**TASK DESCRIPTION:**
Sift the listing for lines that hold the string "Limited" and pull them out.

**INFORMATION:**
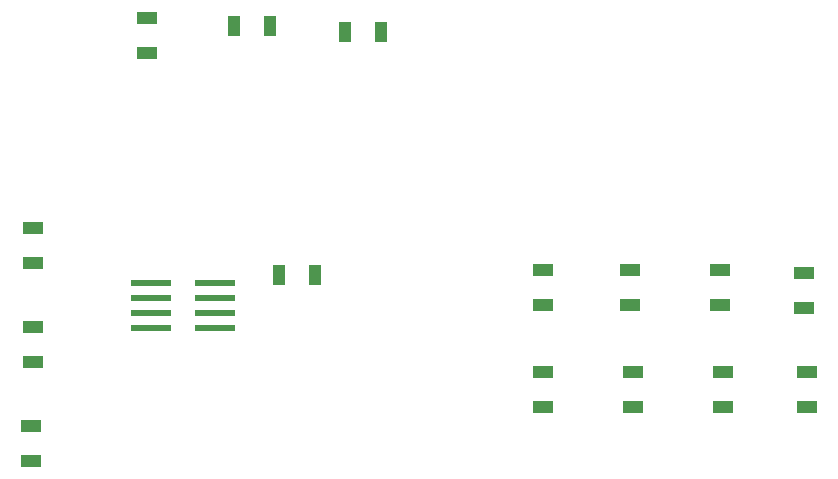
<source format=gtp>
G04*
G04 #@! TF.GenerationSoftware,Altium Limited,Altium Designer,24.1.2 (44)*
G04*
G04 Layer_Color=8421504*
%FSLAX25Y25*%
%MOIN*%
G70*
G04*
G04 #@! TF.SameCoordinates,DF6D4255-D543-4343-BE3F-48429236DA3E*
G04*
G04*
G04 #@! TF.FilePolarity,Positive*
G04*
G01*
G75*
%ADD19R,0.13386X0.02362*%
%ADD20R,0.07100X0.04400*%
%ADD21R,0.04400X0.07100*%
D19*
X87370Y89500D02*
D03*
Y84500D02*
D03*
Y79500D02*
D03*
Y74500D02*
D03*
X108630D02*
D03*
Y79500D02*
D03*
Y84500D02*
D03*
Y89500D02*
D03*
D20*
X86000Y166000D02*
D03*
Y177800D02*
D03*
X48000Y107800D02*
D03*
Y96000D02*
D03*
Y74850D02*
D03*
Y63050D02*
D03*
X305000Y81100D02*
D03*
Y92900D02*
D03*
X277000Y82000D02*
D03*
Y93800D02*
D03*
X247000Y82100D02*
D03*
Y93900D02*
D03*
X218000Y82100D02*
D03*
Y93900D02*
D03*
X248000Y59900D02*
D03*
Y48100D02*
D03*
X306000Y59900D02*
D03*
Y48100D02*
D03*
X218000Y59900D02*
D03*
Y48100D02*
D03*
X278000Y59900D02*
D03*
Y48100D02*
D03*
X47162Y30100D02*
D03*
Y41900D02*
D03*
D21*
X126900Y175000D02*
D03*
X115100D02*
D03*
X152100Y173000D02*
D03*
X163900D02*
D03*
X130100Y92000D02*
D03*
X141900D02*
D03*
M02*

</source>
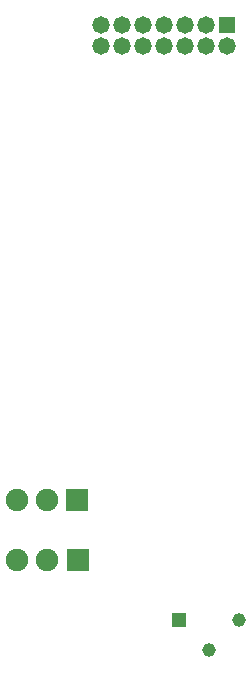
<source format=gbs>
G04*
G04 #@! TF.GenerationSoftware,Altium Limited,Altium Designer,24.7.2 (38)*
G04*
G04 Layer_Color=16711935*
%FSLAX44Y44*%
%MOMM*%
G71*
G04*
G04 #@! TF.SameCoordinates,60CCB1E2-045B-4953-842A-C3EC13AC8E9E*
G04*
G04*
G04 #@! TF.FilePolarity,Negative*
G04*
G01*
G75*
%ADD58R,1.9032X1.9032*%
%ADD59C,1.9032*%
%ADD60R,1.1500X1.1500*%
%ADD61C,1.1500*%
%ADD62R,1.4732X1.4732*%
%ADD63C,1.4732*%
D58*
X759560Y642620D02*
D03*
X759460Y693420D02*
D03*
D59*
X734060Y642620D02*
D03*
X708560D02*
D03*
X733960Y693420D02*
D03*
X708460D02*
D03*
D60*
X845820Y591820D02*
D03*
D61*
X871220Y566420D02*
D03*
X896620Y591820D02*
D03*
D62*
X886460Y1096010D02*
D03*
D63*
X868680D02*
D03*
X850900D02*
D03*
X833120D02*
D03*
X815340D02*
D03*
X797560D02*
D03*
X779780D02*
D03*
X886460Y1078230D02*
D03*
X868680D02*
D03*
X850900D02*
D03*
X833120D02*
D03*
X815340D02*
D03*
X797560D02*
D03*
X779780D02*
D03*
M02*

</source>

**ANSWER SECTION:**
G04 #@! TF.GenerationSoftware,Altium Limited,Altium Designer,24.1.2 (44)*
G04 #@! TF.GenerationSoftware,Altium Limited,Altium Designer,24.7.2 (38)*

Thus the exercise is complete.